Путиловский воспользовался перерывом и сделал глоток. Коньяк был хорош.
— То‑то же! А вот Сергей Юльевич Витте: «Через двадцать лет Россия обязательно догонит западные страны в экономическом развитии, завоюет рынки Дальнего и Среднего Востока и завершит индустриализацию. Будущий век пройдет под знаком возросшего могущества России».

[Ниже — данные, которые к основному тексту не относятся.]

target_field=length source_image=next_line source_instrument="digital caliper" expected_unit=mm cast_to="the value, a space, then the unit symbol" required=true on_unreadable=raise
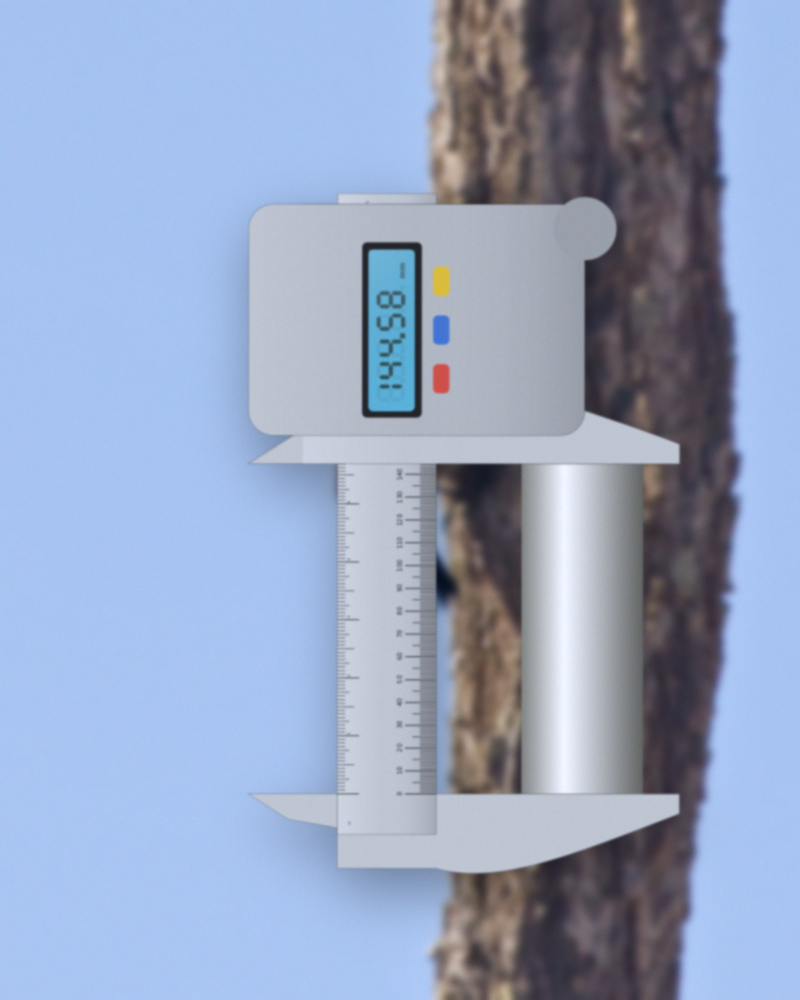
144.58 mm
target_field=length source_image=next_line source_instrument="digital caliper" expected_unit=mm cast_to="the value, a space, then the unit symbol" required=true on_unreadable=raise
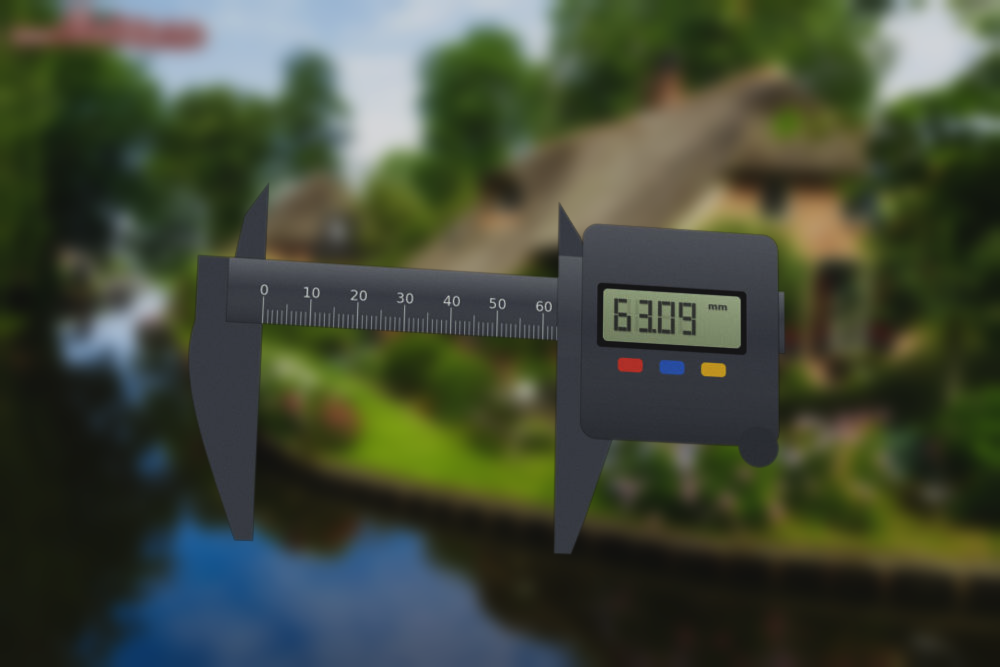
63.09 mm
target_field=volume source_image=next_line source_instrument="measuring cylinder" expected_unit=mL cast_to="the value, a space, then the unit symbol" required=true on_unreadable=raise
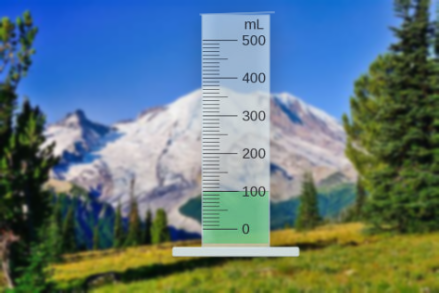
100 mL
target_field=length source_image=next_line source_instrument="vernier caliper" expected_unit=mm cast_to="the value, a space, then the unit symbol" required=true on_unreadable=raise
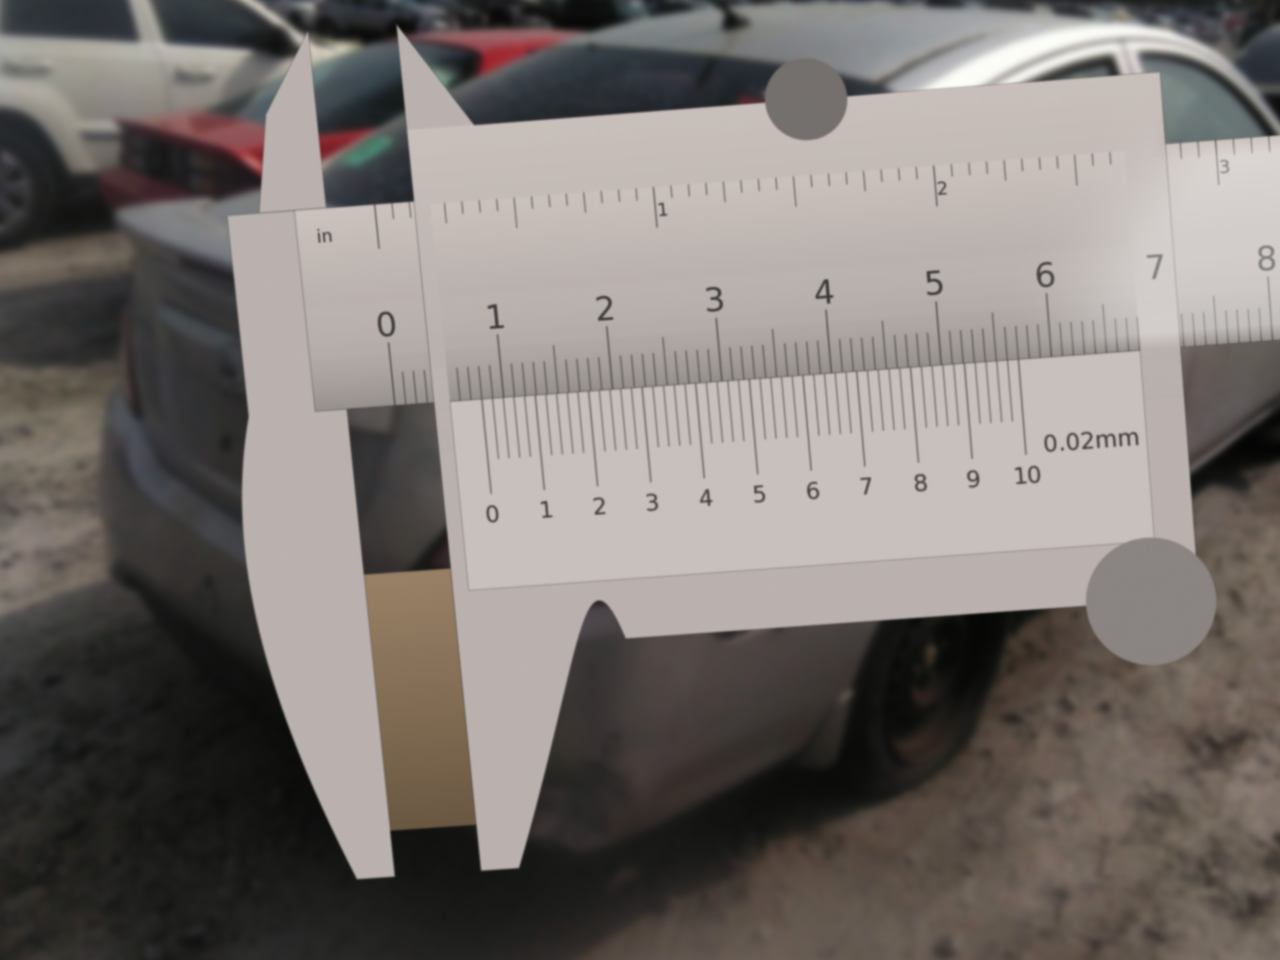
8.0 mm
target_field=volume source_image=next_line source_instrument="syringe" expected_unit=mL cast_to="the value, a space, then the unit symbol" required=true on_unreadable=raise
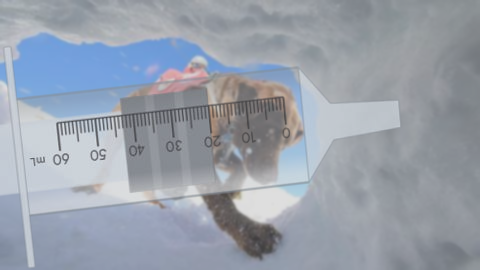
20 mL
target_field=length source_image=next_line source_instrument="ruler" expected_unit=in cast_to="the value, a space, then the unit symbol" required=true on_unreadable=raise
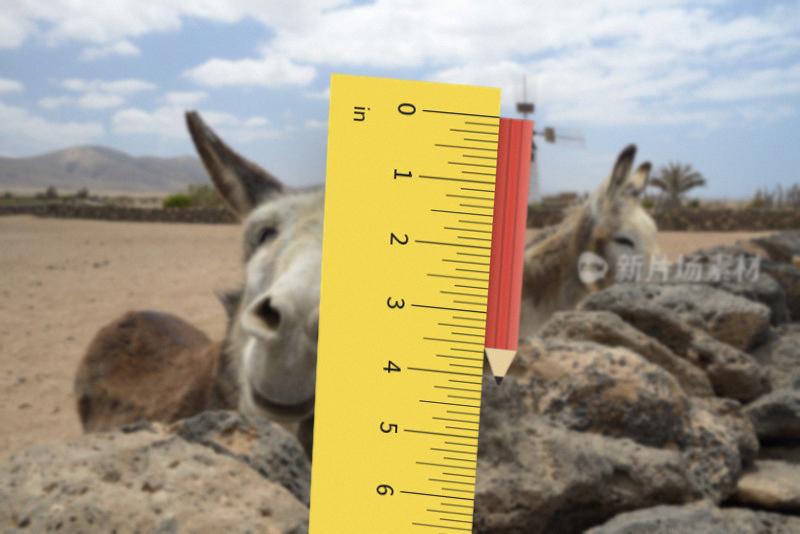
4.125 in
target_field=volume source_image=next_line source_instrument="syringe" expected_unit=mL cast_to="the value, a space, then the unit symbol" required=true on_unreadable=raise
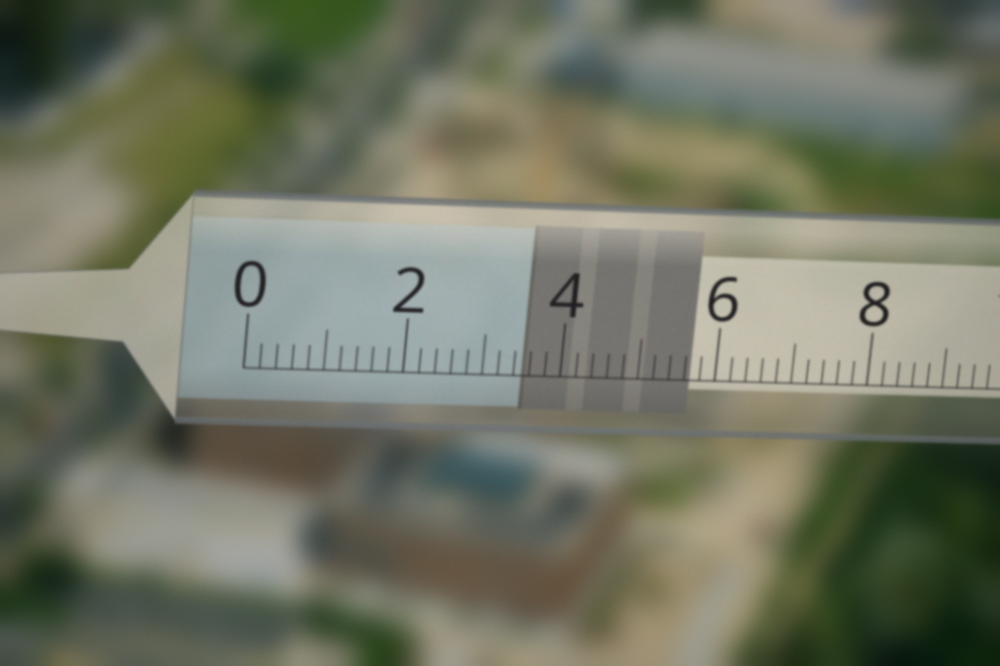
3.5 mL
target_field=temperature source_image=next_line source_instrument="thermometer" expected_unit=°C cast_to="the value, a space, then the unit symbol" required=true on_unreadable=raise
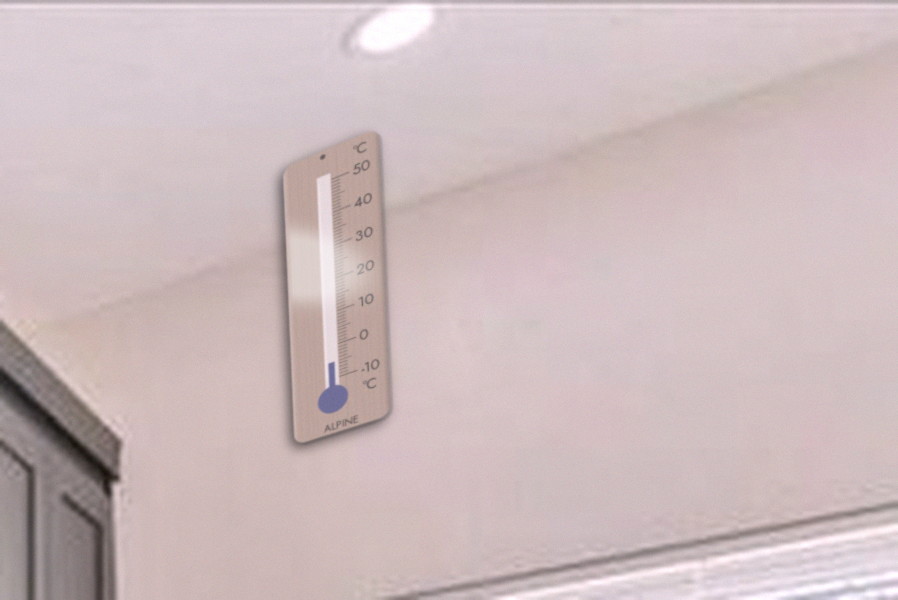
-5 °C
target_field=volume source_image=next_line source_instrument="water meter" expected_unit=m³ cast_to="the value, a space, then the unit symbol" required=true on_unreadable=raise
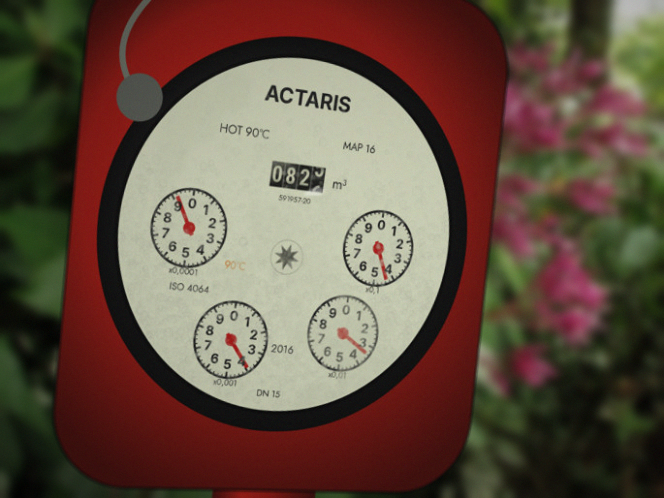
825.4339 m³
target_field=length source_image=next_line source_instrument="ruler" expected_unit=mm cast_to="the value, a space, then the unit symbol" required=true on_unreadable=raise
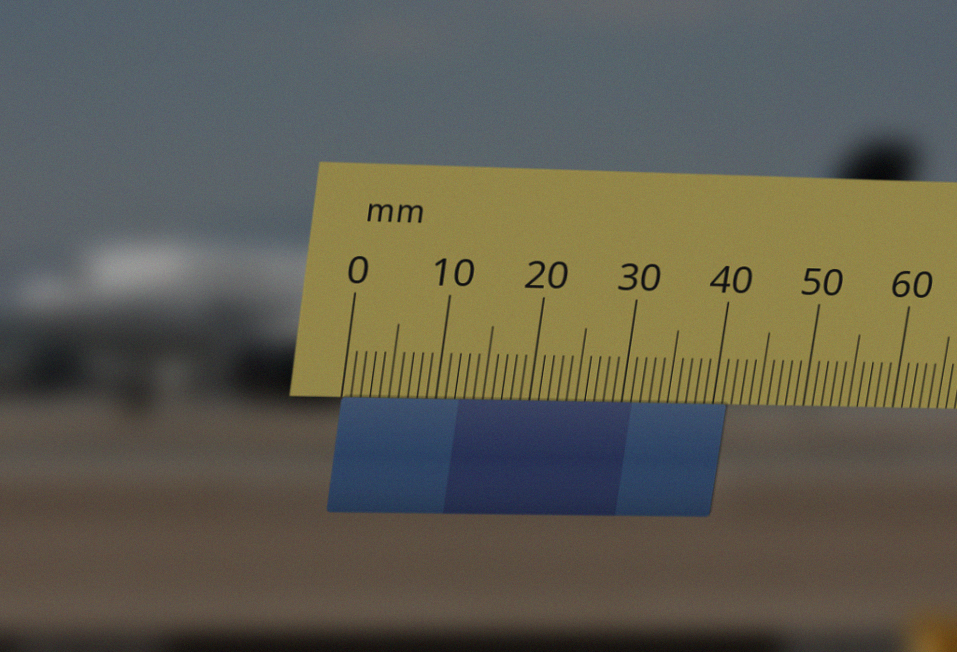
41.5 mm
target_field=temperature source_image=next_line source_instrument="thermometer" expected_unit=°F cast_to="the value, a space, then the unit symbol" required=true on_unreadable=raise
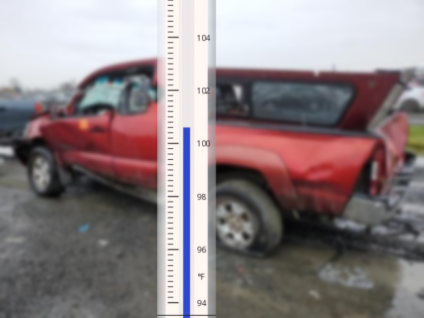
100.6 °F
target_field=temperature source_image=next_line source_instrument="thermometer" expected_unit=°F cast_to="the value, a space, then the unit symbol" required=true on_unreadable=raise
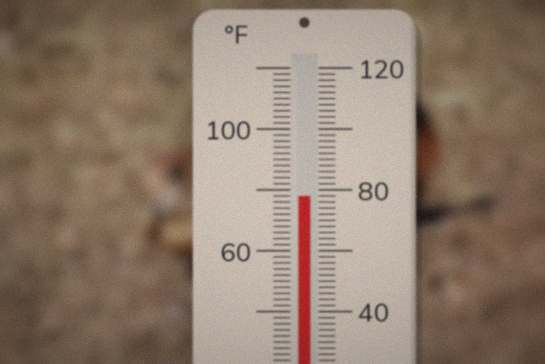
78 °F
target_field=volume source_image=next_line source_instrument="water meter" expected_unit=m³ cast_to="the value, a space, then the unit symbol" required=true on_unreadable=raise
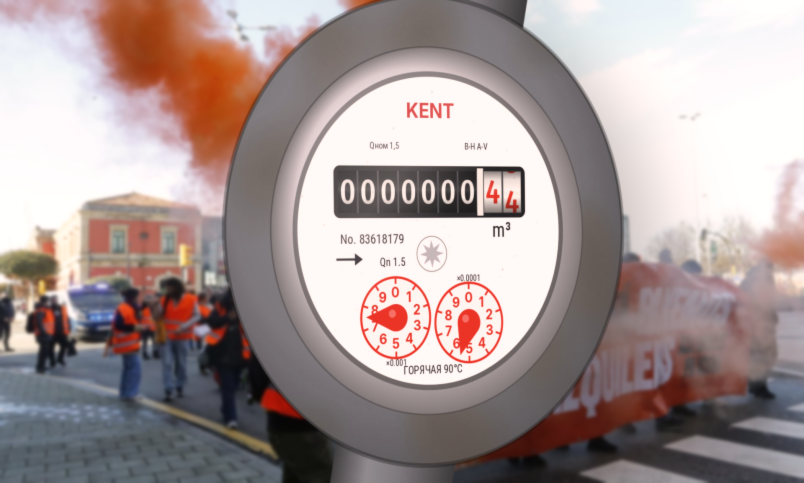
0.4375 m³
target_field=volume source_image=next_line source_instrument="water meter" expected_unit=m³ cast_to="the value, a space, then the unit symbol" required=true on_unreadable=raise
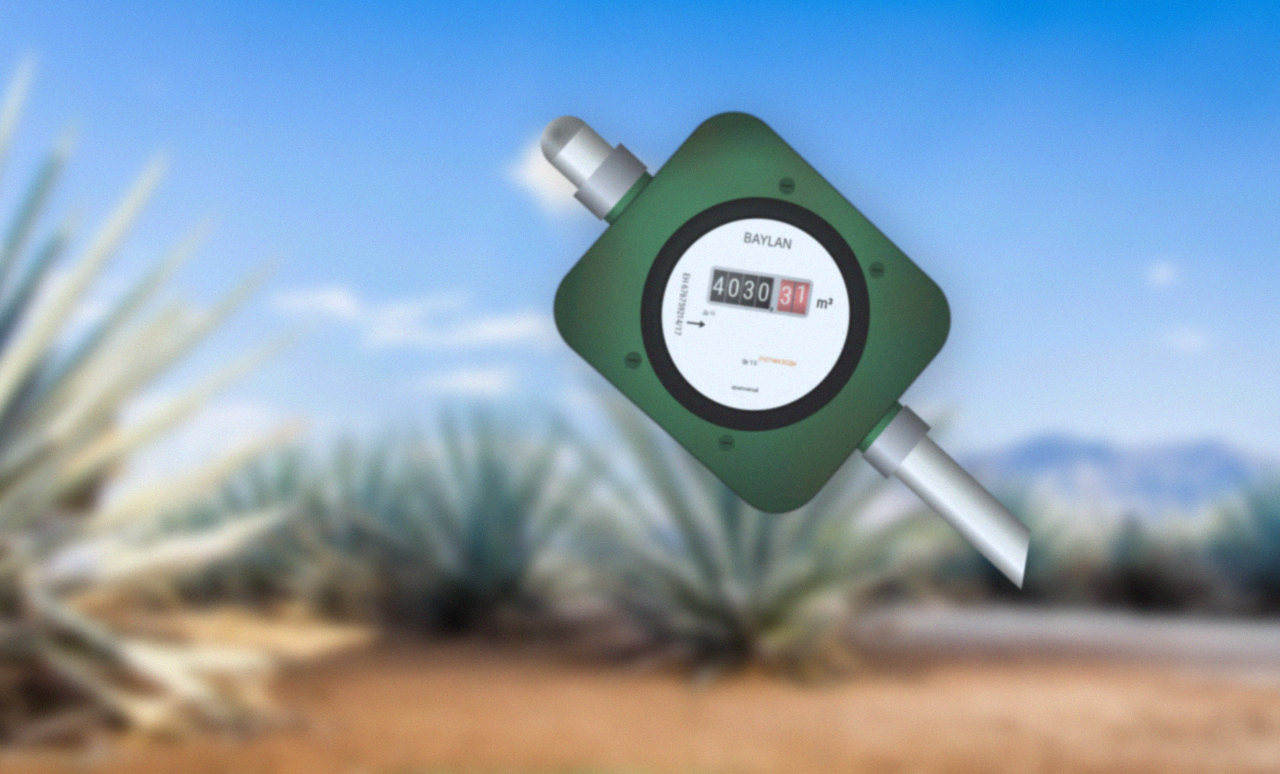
4030.31 m³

В голове у Путиловского, несмотря на легкий туман от выпитого, что‑то щелкнуло и, независимо от владельца оного органа, мысленно напечаталось нечто похожее на досье. Если только набор фактов можно было считать таковым.
ДОСЬЕ. ВИТТЕ СЕРГЕЙ ЮЛЬЕВИЧ
Потомственный дворянин. 1849 года рождения. Родился и воспитывался в г. Тифлисе, с юных лет проявил незаурядный математический талант. Окончил математический факультет университета. Служебная карьера началась по железнодорожному ведомству, возглавлял Южную железную дорогу. После известного крушения с чудесным спасением царской семьи замечен и выдвинут Александром III.
С 1893 года — министр финансов. Ввел золотое обращение в стране, чем резко укрепил национальную валюту. Возрождает тяжелую промышленность и ведет политику протекционизма.
Женат вторым браком. Супруга — Витте (в первом браке Лисаневич) Матильда Ивановна, крещеная иудейка. Сей факт не приветствуется высшим обществом.